Aber der Preis ist hoch: der Verlust einer primären Sinnlichkeit, des Körperhaften im alten Verständnis. Kunst und Sex werden hier zu einer Sache des Kopfes, der keine Grenzen anerkennt: „big brain“ im „cyberspace“. Und nicht der Körper mit all seinen Fatalitäten, die aber das Fundament des Glücks sind. Wenn Avatare Party feiern, ist die Hölle los. Die Steigerung der Lust scheint bloß vom Raffinement der entsprechenden Graphik-Programme begrenzt.
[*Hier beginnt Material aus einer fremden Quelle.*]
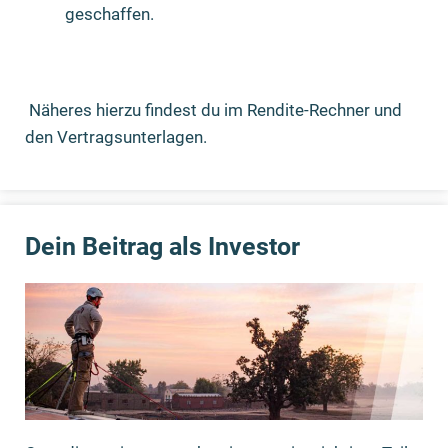
geschaffen.
Näheres hierzu findest du im Rendite-Rechner und
den Vertragsunterlagen.
Dein Beitrag als Investor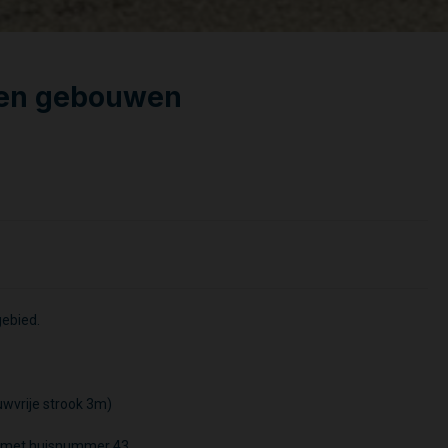
pen gebouwen
ebied.
wvrije strook 3m)
ur met huisnummer 43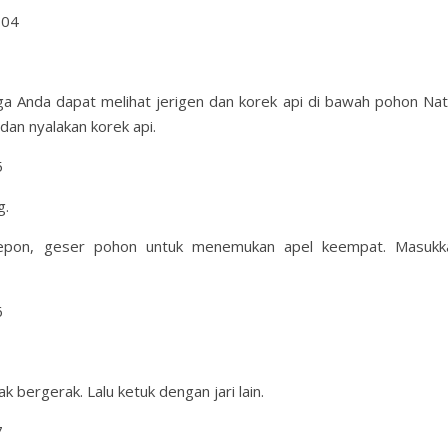
104
 Anda dapat melihat jerigen dan korek api di bawah pohon Nata
dan nyalakan korek api.
5
g.
elepon, geser pohon untuk menemukan apel keempat. Masukk
6
 bergerak. Lalu ketuk dengan jari lain.
7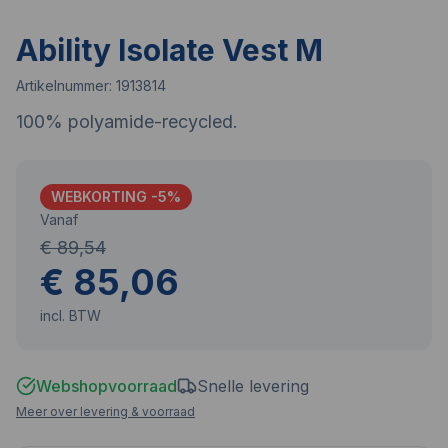
Ability Isolate Vest M
Artikelnummer:
1913814
100% polyamide-recycled.
WEBKORTING -
5
%
Vanaf
€ 89,54
€ 85,06
incl. BTW
Webshopvoorraad
Snelle levering
Meer over levering & voorraad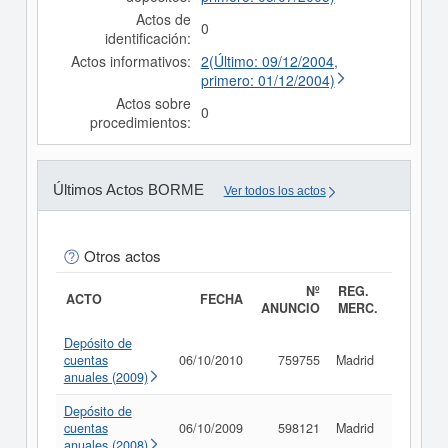
Actos de
0
identificación:
Actos informativos:
2(Último: 09/12/2004,
primero: 01/12/2004)
Actos sobre
0
procedimientos:
Últimos Actos BORME
Ver todos los actos
Otros actos
Nº
REG.
ACTO
FECHA
ANUNCIO
MERC.
Depósito de
cuentas
06/10/2010
759755
Madrid
Consult
anuales (2009)
Depósito de
cuentas
06/10/2009
598121
Madrid
Consult
anuales (2008)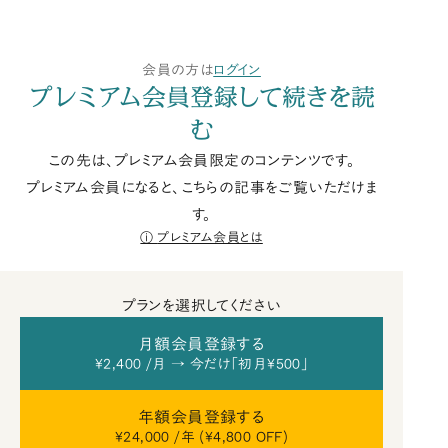
会員の方は
ログイン
プレミアム会員登録して続きを読
む
この先は、プレミアム会員限定のコンテンツです。
プレミアム会員になると、こちらの記事をご覧いただけま
す。
プレミアム会員とは
プランを選択してください
月額会員登録する
¥2,400 /月 → 今だけ「初月¥500」
年額会員登録する
¥24,000 /年 (¥4,800 OFF)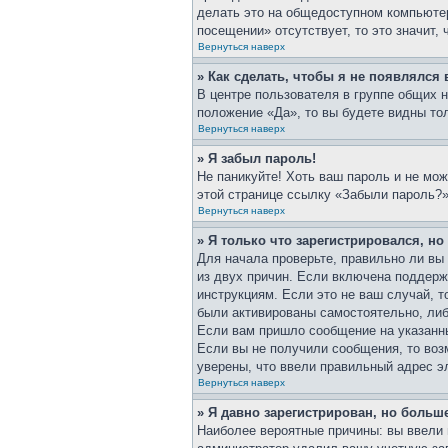
делать это на общедоступном компьютер
посещении» отсутствует, то это значит,
Вернуться наверх
» Как сделать, чтобы я не появлялся
В центре пользователя в группе общих 
положение «Да», то вы будете видны то
Вернуться наверх
» Я забыл пароль!
Не паникуйте! Хоть ваш пароль и не мож
этой странице ссылку «Забыли пароль?»
Вернуться наверх
» Я только что зарегистрировался, но
Для начала проверьте, правильно ли вы 
из двух причин. Если включена поддерж
инструкциям. Если это не ваш случай, т
были активированы самостоятельно, либо
Если вам пришло сообщение на указанны
Если вы не получили сообщения, то воз
уверены, что ввели правильный адрес э
Вернуться наверх
» Я давно зарегистрирован, но больше
Наиболее вероятные причины: вы ввели 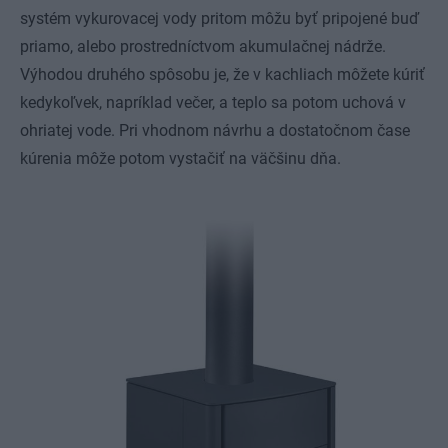
systém vykurovacej vody pritom môžu byť pripojené buď
priamo, alebo prostredníctvom akumulačnej nádrže.
Výhodou druhého spôsobu je, že v kachliach môžete kúriť
kedykoľvek, napríklad večer, a teplo sa potom uchová v
ohriatej vode. Pri vhodnom návrhu a dostatočnom čase
kúrenia môže potom vystačiť na väčšinu dňa.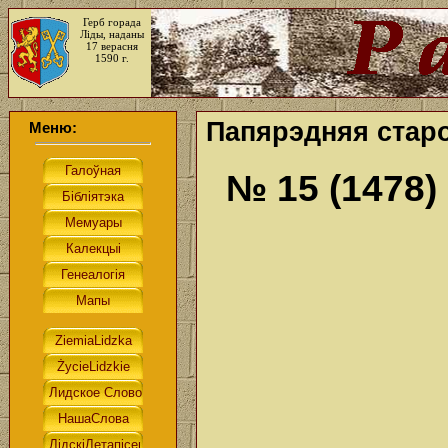
Герб горада
Ліды, наданы
17 верасня
1590 г.
Папярэдняя старо
Меню:
№ 15 (1478)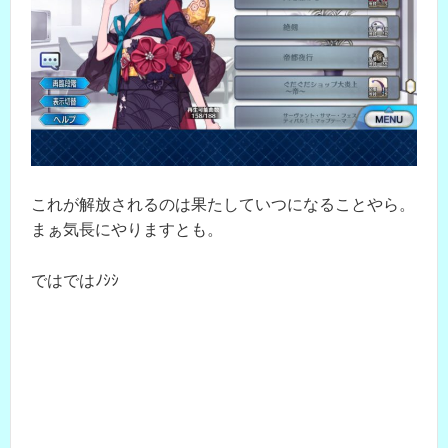
これが解放されるのは果たしていつになることやら。
まぁ気長にやりますとも。
ではではﾉｼｼ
Die Begegnungen im „cyberspace“ sind „echt“. Aber es begegnen sich nur Phantasien, keine Körper. Die Exzesse sind so steril wie die Räume, in denen die avancierten Chips hergestellt werden, welche die neueste Spielart der Erzählung von Narziss und den Sirenen erst ermöglichen. Der Körper bleibt unbewegt. Es sei denn, er lässt sich von Jazz-, Techno- und House-Hybriden hinreißen, die aus den Lautsprechern wummern und nach wie vor Sache des „first“ und nicht des „second life“ sind.